That master plan of six weeks on, one week off of school work?
HA HA HA HA HA HA HA HA HA HA
This is God laughing at me for trying ANY kind of consistent planning with my obstinate and schedule-adverse children. God usually laughs at our life-plans, so I don't know why I thought this would be any different.
Next week should be one of our break weeks, but forget it. At the beginning of this quarter, we were 12 days behind. Now we're 19 days behind. So no break week. We're just going to have school/learning time every day until I feel like stopping for a day or two (or a week) to take a break. I want Day 180 to be no later than the day before Thanksgiving, so we've got some work to do.
2 comments:
There are 180 school days each year. But what percentage of students make it to all 180 days? If you cover everything you need to in fewer days than that don't worry about it. Your kids are learning so much more than they would in a traditional school program anyway and I'm sure if you take a week off, they'll still be doing something akin to school work during that week.
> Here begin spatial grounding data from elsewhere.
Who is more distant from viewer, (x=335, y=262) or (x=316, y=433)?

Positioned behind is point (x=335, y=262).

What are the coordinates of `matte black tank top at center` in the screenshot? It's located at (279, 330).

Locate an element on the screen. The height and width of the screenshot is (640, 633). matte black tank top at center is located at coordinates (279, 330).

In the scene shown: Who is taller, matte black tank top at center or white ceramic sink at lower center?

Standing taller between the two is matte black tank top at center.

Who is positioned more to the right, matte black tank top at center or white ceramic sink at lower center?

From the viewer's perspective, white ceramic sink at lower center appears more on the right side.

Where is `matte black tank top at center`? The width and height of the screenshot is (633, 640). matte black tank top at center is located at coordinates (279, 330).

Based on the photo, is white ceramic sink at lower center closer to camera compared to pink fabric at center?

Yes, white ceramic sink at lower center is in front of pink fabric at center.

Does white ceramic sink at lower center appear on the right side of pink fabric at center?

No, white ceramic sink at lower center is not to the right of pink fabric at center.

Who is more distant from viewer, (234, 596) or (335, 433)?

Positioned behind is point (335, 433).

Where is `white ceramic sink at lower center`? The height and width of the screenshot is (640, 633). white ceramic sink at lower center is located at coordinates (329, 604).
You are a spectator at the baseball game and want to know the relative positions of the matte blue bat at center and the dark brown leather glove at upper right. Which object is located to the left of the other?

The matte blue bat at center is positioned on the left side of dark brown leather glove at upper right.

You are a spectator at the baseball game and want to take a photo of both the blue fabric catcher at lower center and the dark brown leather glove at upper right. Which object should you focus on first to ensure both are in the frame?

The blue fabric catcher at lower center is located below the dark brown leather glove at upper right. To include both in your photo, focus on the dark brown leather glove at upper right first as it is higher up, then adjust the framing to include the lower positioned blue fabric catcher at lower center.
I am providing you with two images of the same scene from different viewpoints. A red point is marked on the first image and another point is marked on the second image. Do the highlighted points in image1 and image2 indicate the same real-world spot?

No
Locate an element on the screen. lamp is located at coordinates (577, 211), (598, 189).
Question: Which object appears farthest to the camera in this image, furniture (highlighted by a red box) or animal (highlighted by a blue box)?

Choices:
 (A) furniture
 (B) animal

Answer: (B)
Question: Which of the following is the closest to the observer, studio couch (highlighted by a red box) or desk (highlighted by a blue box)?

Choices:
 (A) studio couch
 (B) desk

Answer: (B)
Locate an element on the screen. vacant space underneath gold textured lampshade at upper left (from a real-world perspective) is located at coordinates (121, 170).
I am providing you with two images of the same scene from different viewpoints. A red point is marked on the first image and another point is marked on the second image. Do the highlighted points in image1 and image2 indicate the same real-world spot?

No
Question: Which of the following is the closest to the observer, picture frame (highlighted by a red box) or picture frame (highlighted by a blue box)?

No, most students don't make all 180 days, and most students don't pass the standardized tests either. But if a homeschooler doesn't toe the line on those requirements for The Government, then you've just handed The Government its excuse for hijacking your kid into their crap system because hey, as a parent, YOU have obviously not educated your kid properly! Disregard the fact that THEY don't educate kids at all.
Mississippi has minimal requirements for homeschoolers - other states are not so kind. "Attendance" records are one of the big ones so I'm trying to get in the habit now of tracking to 180, regardless of what we actually accomplish within that time frame.